▶ Exercício 1
No texto sobre a Conferência dos Mortos, qual era a estação do ano no dia em que os mortais acordaram com uma missão moral indeclinável?
▶ Exercício 2
Dê continuidade ao texto sobre a Conferência dos Mortos a partir da última frase.

▶ Texto apresentado
#####

A nudez dos vossos deuses, por Eliseu Raphael Venturi

A nudez dos vossos deuses

por Eliseu Raphael Venturi

“As clear as an azure sky of deepest summer “. (Anthony Burgees).

A Conferência dos Mortos se reuniu, incontinenti, em assembleia extraordinária, embora todos os seus encontros costumeiramente fossem ordinários, tamanho o número de mortes e a formação de novos conselhos, colegiados, associações da carne em putrefação e fundações dos ossos.

“Quebraram-se as criptografias do futuro”, pensaram, posto que da inscrição na pedra às telas lavadas do silício os homens estavam em torno aos mesmos dramas, presos na repetição, incautos à diferenciação que lhes seria salvação.

Perguntaram, então, como que em mistura de abismamento com satisfação pela busca daquela justiça que desenharam com afinco: quem indenizará os nossos vivos? Quem indenizará o nosso condado? Quem indenizará o nosso ordenamento?

Foi quando um jovem deus bradou, de longe, como último ato de piedade suprema, aos homens cujas carranca gaguejavam em vozes fracas e desafinadas, de longe, justificativas estapafúrdias: “Aleguem fraude! Invenção! Digam que a literatura nunca foi tão bem representada! Mas não assumam o conteúdo. Não bebam do veneno que inventaram: veremos sua vivissecção doravante!”.

Recebemos a mensagem, a notícia, com profundo amargor, mas sem surpresa. Ela era, àquele tempo, nada menos um retrato explícito e sem pudores de tudo aquilo que havíamos nos tornado, em uma mistura de pragmatismo indiferente aos nossos regulamentos com uma cedência gratuita de todo o nosso pudor, a nossa discrição, mas não era uma atitude libertária, era apenas mais um capítulo de um mesmo jogo de poder indiferente à fé, que se chamava, lá pelas tantas, de “juridicidade”. Uma maculada juridicidade do sagrado cívico.

Vivíamos os efeitos daquela máquina em que morávamos dentro. Aquele dia todos os mortais acordaram com uma missão moral indeclinável: o que fazer com todas as evidências da falência do seu julgamento? Era inverno e o céu era de um azul insuportável, mas aquele dia certamente amanheceria e todos sedentos pelos relatos no jornal que chegaria um tanto fresco e quente.

#####

▶ Informações da fonte
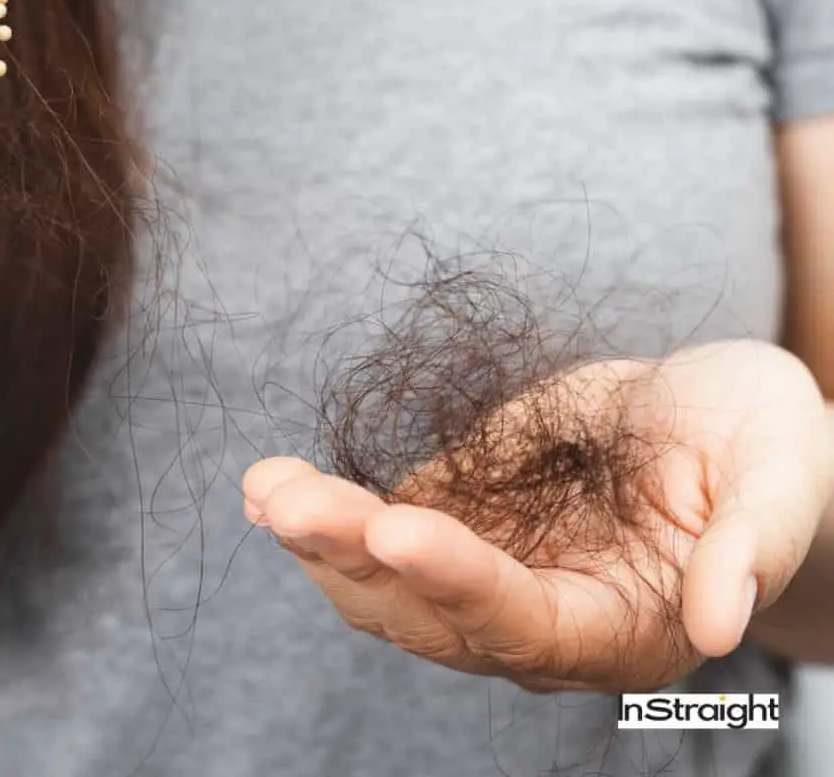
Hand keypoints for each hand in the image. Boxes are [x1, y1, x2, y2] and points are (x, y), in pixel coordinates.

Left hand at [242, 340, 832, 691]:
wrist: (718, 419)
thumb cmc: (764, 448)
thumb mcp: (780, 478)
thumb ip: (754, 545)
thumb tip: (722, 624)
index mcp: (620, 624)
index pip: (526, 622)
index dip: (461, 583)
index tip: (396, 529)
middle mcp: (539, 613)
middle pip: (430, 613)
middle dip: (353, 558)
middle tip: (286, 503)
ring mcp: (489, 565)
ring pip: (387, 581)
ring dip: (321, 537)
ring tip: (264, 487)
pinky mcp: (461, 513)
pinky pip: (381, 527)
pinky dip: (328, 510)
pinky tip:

#####

▶ Resposta 1
Era inverno.

▶ Resposta 2
Os sábios se reuniram e insistiram em perguntas que lhes pesava o coração, que lhes dava uma densidade desnecessária à vida, cuja condição humana já gravava de ardores toda a trajetória, como que com incisões de uma gravura desconfortável na pele, sulcos em sua consciência, em seu discernimento.

Havia tanto mal, simplesmente criado, para se combater no mundo, e agora todos os nossos esforços se voltam contra recônditos de conforto que insistem na sua ilimitada vontade de potência? Soava um tanto absurdo diante de tanta dor e privação que nossos estamentos nos obrigavam a agir contra.

Restou uma pergunta, diante da evidência, mas que marcava nosso sentimento ab ovo: como pode alguém indenizar o incomensurável, reparar o incontinente nos manuais de Direito, retratar-se quando sequer forma a culpa? Não que houvera fórmula pretérita certeira, mas, e agora, vejam o tamanho do estrago que menos de cem sujeitos criou com seus nomes e estandartes. Qual a pena aplicável?

Não podemos esperar nada, embora a dromologia evidencie que nossa mais sincera espera será letárgica diante da velocidade da consumação. Podemos, então, apenas agradecer por estar “do lado de cá” – por todos estes “lados de cá”.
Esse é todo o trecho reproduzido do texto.